Book-in-progress, last updated on: 2018-09-09

On The Line makes visible the hidden boundaries that divide metropolitan Hartford, Connecticut, and tells the stories of civil rights struggles to cross over, redraw, or erase these lines in schooling and housing.

This open-access, born-digital, book-in-progress is under contract with Amherst College Press, copyrighted by Jack Dougherty and contributors at Trinity College, Hartford CT, USA, and freely distributed under a Creative Commons Attribution-NonCommercial-ShareAlike 4.0 Interational License. You may re-use and modify our work, as long as you follow the terms above, and include a source credit to: by Jack Dougherty and contributors. Learn about our open-access policy and code repository and how to cite our work.

About the book

On The Line tells the story of schooling and housing boundaries that shaped American metropolitan life over the past century, and also the civil rights struggles of families and activists to cross over, redraw, or erase these powerful lines. Set in the city of Hartford, Connecticut, and its emerging suburbs, the book explains how this metropolitan area became one of the most racially and economically polarized regions in the northeastern United States. The story highlights how government, business, and white middle-class families drew lines to distance themselves from others, and the evolving coalitions that have sought to reform the relationship between private housing and public education.

This digital-first book was designed for the open web. The narrative is wrapped around digital evidence—including interactive maps, videos, and documents—to make hidden boundaries more visible, and to amplify the voices of people who challenged these lines. On The Line is best read in your web browser, where readers may fully explore the evidence, follow links to related sources, and connect with the author and other readers through comments. In addition to the web edition, the same text (with static images and links) also appears in the downloadable e-book versions, and an inexpensive print edition to come.

In an open-access book, history becomes more widely available to the public, without barriers of price or permissions. As educators, we believe that knowledge becomes more valuable when it is easily discoverable and accessible, not hidden behind password-protected paywalls. Moreover, the liberating power of history—and civil rights history in particular—should be freely available, especially for the communities of people who lived these stories. Anyone may freely read this book online or download it from the web, and after it is completed, purchase or borrow a low-cost paperback edition.

Written for the liberal arts, the book blends interdisciplinary scholarship with highly-engaged student learning. It draws on the fields of history, social sciences, and policy analysis in urban America, and more than a decade of collaborative research with undergraduate students, faculty, staff, and community partners at Trinity College. Rather than simply report our results, we describe our discovery process, so that others may expand upon, or even challenge our findings, in future works. We also strived to explain new concepts and make the text accessible for younger students and residents of the Hartford region.

In sum, On The Line blends the best aspects of conventional publishing and web innovation. The main narrative still looks and feels like a scholarly book, divided into chapters and backed up by endnotes. But the web platform allows us to embed digital evidence on the page, and to link directly to external resources located elsewhere. As a result, this book delivers a more comprehensive, coherent, and connected work of scholarship than what was previously possible in print-only publications, or scattered online journal articles and blog posts, at no cost to the reader. Flip the page—in whatever format you prefer—and find out for yourself.

• DATA PROVIDED
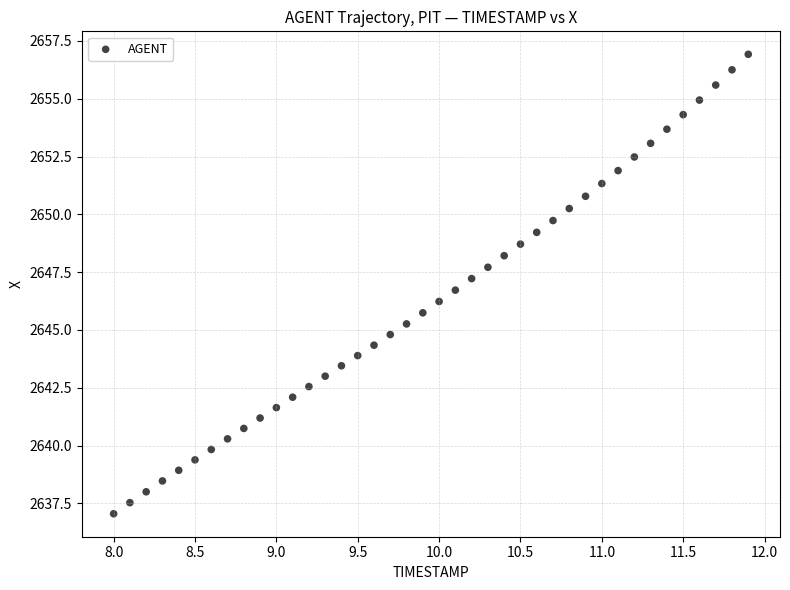

What is the range of X values (max minus min)?

3.9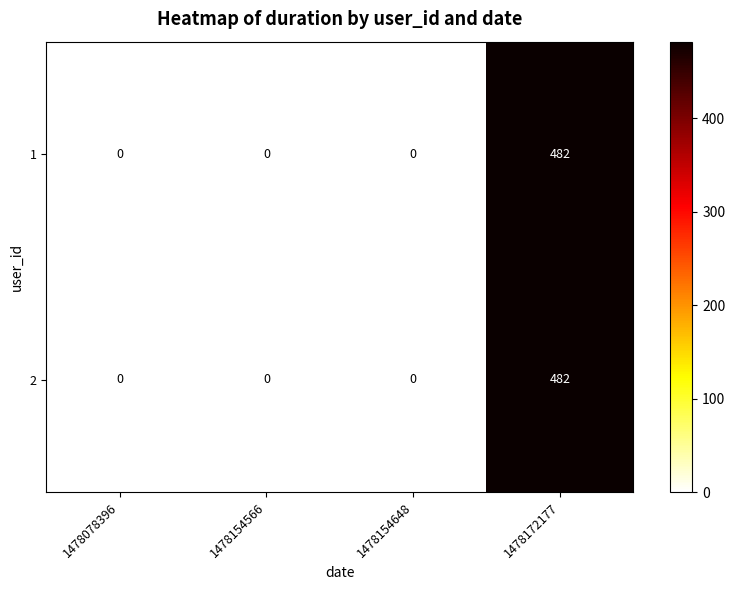

What is the highest value of the 2 series?

482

• WHAT THIS EXERCISE ASKS
1. In the On The Line description, why do the authors describe their discovery process instead of only reporting results? Answer in one to three sentences.
2. Resume the On The Line description after its final sentence, "Flip the page—in whatever format you prefer—and find out for yourself."
The lines above are separate material and have no connection to the On The Line description.

• LIST OF ANSWERS
1. The authors describe their discovery process so that others may expand upon, or even challenge, their findings in future works.

2.
How to Read

Instructions on how to use TOC or search… TO COME

How to Cite

To cite this book-in-progress, please refer to the web edition (rather than pdf or ebook editions), since this online version is easiest for all readers to access instantly.

For general citations of the book, see these samples of common academic styles:

Chicago-style footnote or endnote: Jack Dougherty and contributors, On the Line: How Schooling, Housing, and Civil Rights Shaped Hartford and Its Suburbs (Trinity College, book-in-progress, 2018),

Chicago-style bibliography entry: Dougherty, Jack, and contributors. On the Line: How Schooling, Housing, and Civil Rights Shaped Hartford and Its Suburbs. Trinity College, book-in-progress, 2018.

MLA bibliography entry (with web address): Dougherty, Jack, and contributors. On the Line: How Schooling, Housing, and Civil Rights Shaped Hartford and Its Suburbs. Trinity College, book-in-progress, 2018. Web.

APA reference entry: Dougherty, J., & contributors. (2018). On the Line: How Schooling, Housing, and Civil Rights Shaped Hartford and Its Suburbs. Trinity College, book-in-progress. Retrieved from

To cite a specific passage, insert the author/title/web address of the relevant chapter as a “book section” in your preferred citation style. Since the web edition does not include page numbers, rely on the URL to point to the specific page.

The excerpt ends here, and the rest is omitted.